_Problem_
Leaving the images aside, transcribe all the data below exactly.

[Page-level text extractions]
━━━━━━━━━━

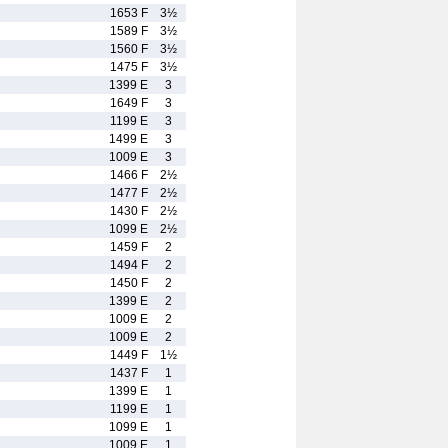
1653 F
3½
1589 F
3½
1560 F
3½
1475 F
3½
1399 E
3
1649 F
3
1199 E
3
1499 E
3
1009 E
3
1466 F
2½
1477 F
2½
1430 F
2½
1099 E
2½
1459 F
2
1494 F
2
1450 F
2
1399 E
2
1009 E
2
1009 E
2
1449 F
1½
1437 F
1
1399 E
1
1199 E
1
1099 E
1
1009 E
1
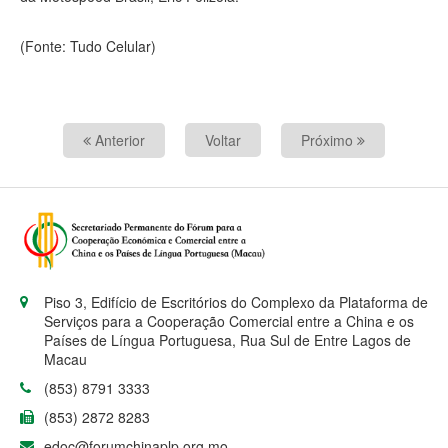
(Fonte: Tudo Celular)
Anterior
Voltar
Próximo
Piso 3, Edifício de Escritórios do Complexo da Plataforma de
Serviços para a Cooperação Comercial entre a China e os
Países de Língua Portuguesa, Rua Sul de Entre Lagos de
Macau
(853) 8791 3333
(853) 2872 8283
edoc@forumchinaplp.org.mo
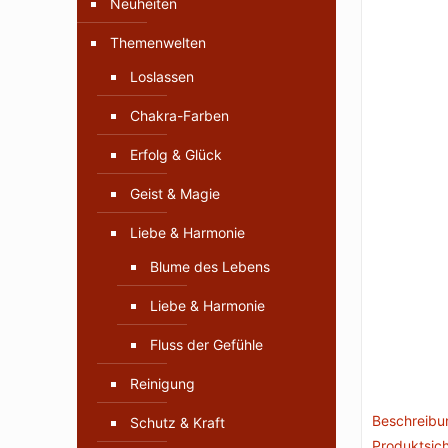
Neuheiten
Themenwelten
Loslassen
Chakra-Farben
Erfolg & Glück
Geist & Magie
Liebe & Harmonie
Blume des Lebens
Liebe & Harmonie
Fluss der Gefühle
Reinigung
Beschreibu
Schutz & Kraft
Produktsich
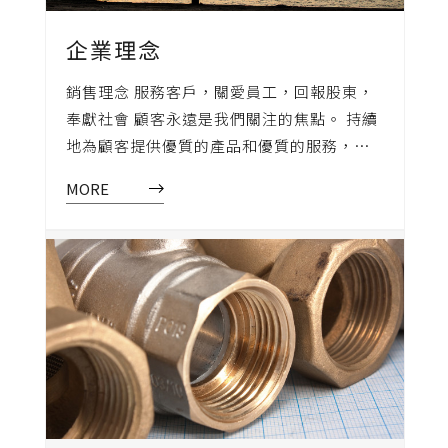
企業理念
銷售理念 服務客戶，關愛員工，回報股東，
奉獻社會 顧客永遠是我們關注的焦點。 持續
地為顧客提供優質的產品和優質的服務，是
我們永恆的質量方針以人為本是我們基本的
MORE
發展戰略，我們將積極地創造條件，為員工
創造展現人生價值的平台，提供優厚的物質
創造利潤是我們持續發展的必要條件。我們
將以息好的投資回報，堅定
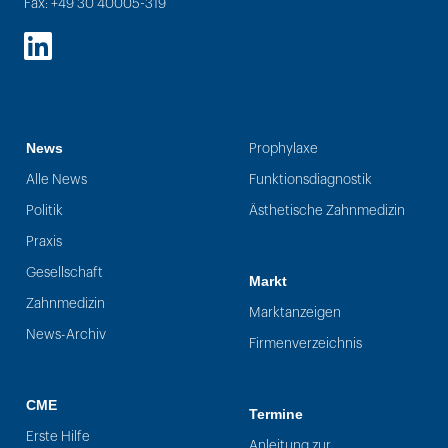
Fax: +49 30 40005-319
LinkedIn
News
Prophylaxe
Alle News
Funktionsdiagnostik
Politik
Ästhetische Zahnmedizin
Praxis
Gesellschaft
Markt
Zahnmedizin
Marktanzeigen
News-Archiv
Firmenverzeichnis
CME
Termine
Erste Hilfe
Anleitung zur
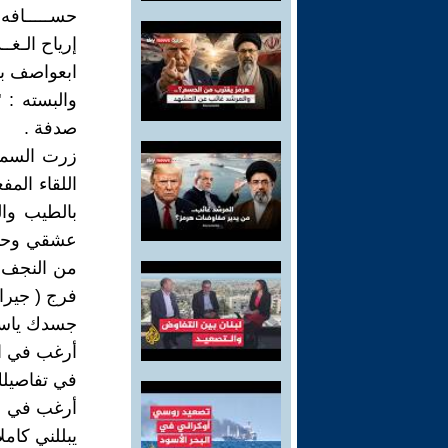
حســـــافه 
إرياح الـغـ
ابعواصف ب
والبسته :
صدفة .
زرت السماو
اللقاء المف
بالطيب وال
عشقي وحبي 
من النجف ا
فرج ( جيرا
جسدك ياسي
أرغب في ال
في تفاصيل
أرغب في ع
يبللني كاملا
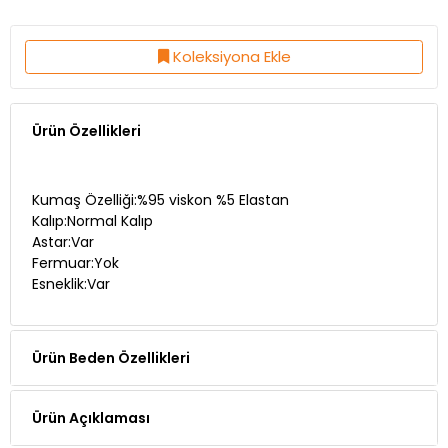
Koleksiyona Ekle
Ürün Özellikleri
Kumaş Özelliği:%95 viskon %5 Elastan
Kalıp:Normal Kalıp
Astar:Var
Fermuar:Yok
Esneklik:Var
Ürün Beden Özellikleri
Ürün Açıklaması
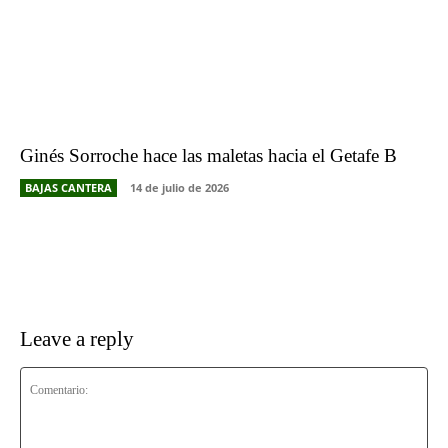
Ginés Sorroche hace las maletas hacia el Getafe B
BAJAS CANTERA
14 de julio de 2026
Leave a reply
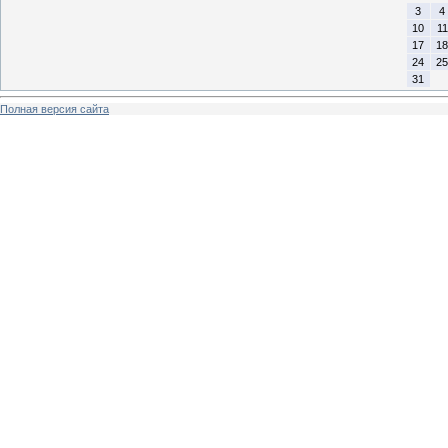
3
4
10
11
17
18
24
25
31
Полная версия сайта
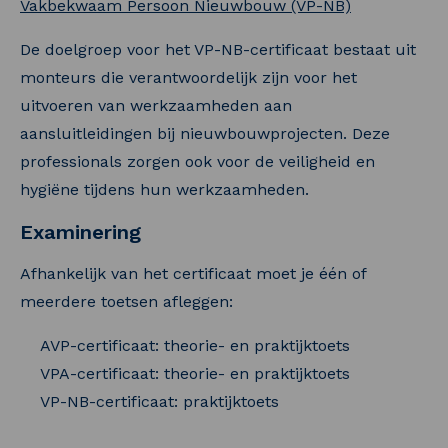
Vakbekwaam Persoon Nieuwbouw (VP-NB)
De doelgroep voor het VP-NB-certificaat bestaat uit
monteurs die verantwoordelijk zijn voor het
uitvoeren van werkzaamheden aan
aansluitleidingen bij nieuwbouwprojecten. Deze
professionals zorgen ook voor de veiligheid en
hygiëne tijdens hun werkzaamheden.
Examinering
Afhankelijk van het certificaat moet je één of
meerdere toetsen afleggen:
AVP-certificaat: theorie- en praktijktoets
VPA-certificaat: theorie- en praktijktoets
VP-NB-certificaat: praktijktoets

━━━━━━━━━━

_Solved problem_
1653 F
3½
1589 F
3½
1560 F
3½
1475 F
3½
1399 E
3
1649 F
3
1199 E
3
1499 E
3
1009 E
3
1466 F
2½
1477 F
2½
1430 F
2½
1099 E
2½
1459 F
2
1494 F
2
1450 F
2
1399 E
2
1009 E
2
1009 E
2
1449 F
1½
1437 F
1
1399 E
1
1199 E
1
1099 E
1
1009 E
1
(Fonte: Tudo Celular)
Anterior
Voltar
Próximo
Piso 3, Edifício de Escritórios do Complexo da Plataforma de
Serviços para a Cooperação Comercial entre a China e os
Países de Língua Portuguesa, Rua Sul de Entre Lagos de
Macau
(853) 8791 3333
(853) 2872 8283
edoc@forumchinaplp.org.mo
Neuheiten
Themenwelten
Loslassen
Chakra-Farben
Erfolg & Glück
Geist & Magie
Liebe & Harmonie
Blume des Lebens
Liebe & Harmonie
Fluss der Gefühle
Reinigung
Beschreibu
Schutz & Kraft
Produktsich
企業理念
銷售理念 服務客戶，關愛員工，回報股東，
奉獻社會 顧客永遠是我們關注的焦點。 持續
地為顧客提供優質的產品和優質的服務，是
我們永恆的質量方針以人為本是我們基本的
MORE
發展戰略，我們將積極地創造條件，為員工
創造展現人生價值的平台，提供優厚的物質
創造利潤是我們持續發展的必要條件。我們
將以息好的投資回報，堅定
Fax: +49 30 40005-319
LinkedIn
News
Prophylaxe
Alle News
Funktionsdiagnostik
Politik
Ästhetische Zahnmedizin
Praxis
Gesellschaft
Markt
Zahnmedizin
Marktanzeigen
News-Archiv
Firmenverzeichnis
CME
Termine
Erste Hilfe
Anleitung zur
حســـــافه 
إرياح الـغـ
ابعواصف ب
والبسته :
صدفة .
زرت السماو
اللقاء المف
بالطيب وال
عشقي وحبي 
من النجف ا
فرج ( جيرا
جسدك ياسي
أرغب في ال
في تفاصيل
أرغب في ع
يبللني كاملا
Koleksiyona Ekle
Ürün Özellikleri
Kumaş Özelliği:%95 viskon %5 Elastan
Kalıp:Normal Kalıp
Astar:Var
Fermuar:Yok
Esneklik:Var
Ürün Beden Özellikleri
Ürün Açıklaması
Ginés Sorroche hace las maletas hacia el Getafe B
BAJAS CANTERA
14 de julio de 2026
Leave a reply
3
4
10
11
17
18
24
25
31
Полная версия сайта
Vakbekwaam Persoon Nieuwbouw (VP-NB)
De doelgroep voor het VP-NB-certificaat bestaat uit
monteurs die verantwoordelijk zijn voor het
uitvoeren van werkzaamheden aan
aansluitleidingen bij nieuwbouwprojecten. Deze
professionals zorgen ook voor de veiligheid en
hygiëne tijdens hun werkzaamheden.
Examinering
Afhankelijk van het certificaat moet je één of
meerdere toetsen afleggen:
AVP-certificaat: theorie- en praktijktoets
VPA-certificaat: theorie- en praktijktoets
VP-NB-certificaat: praktijktoets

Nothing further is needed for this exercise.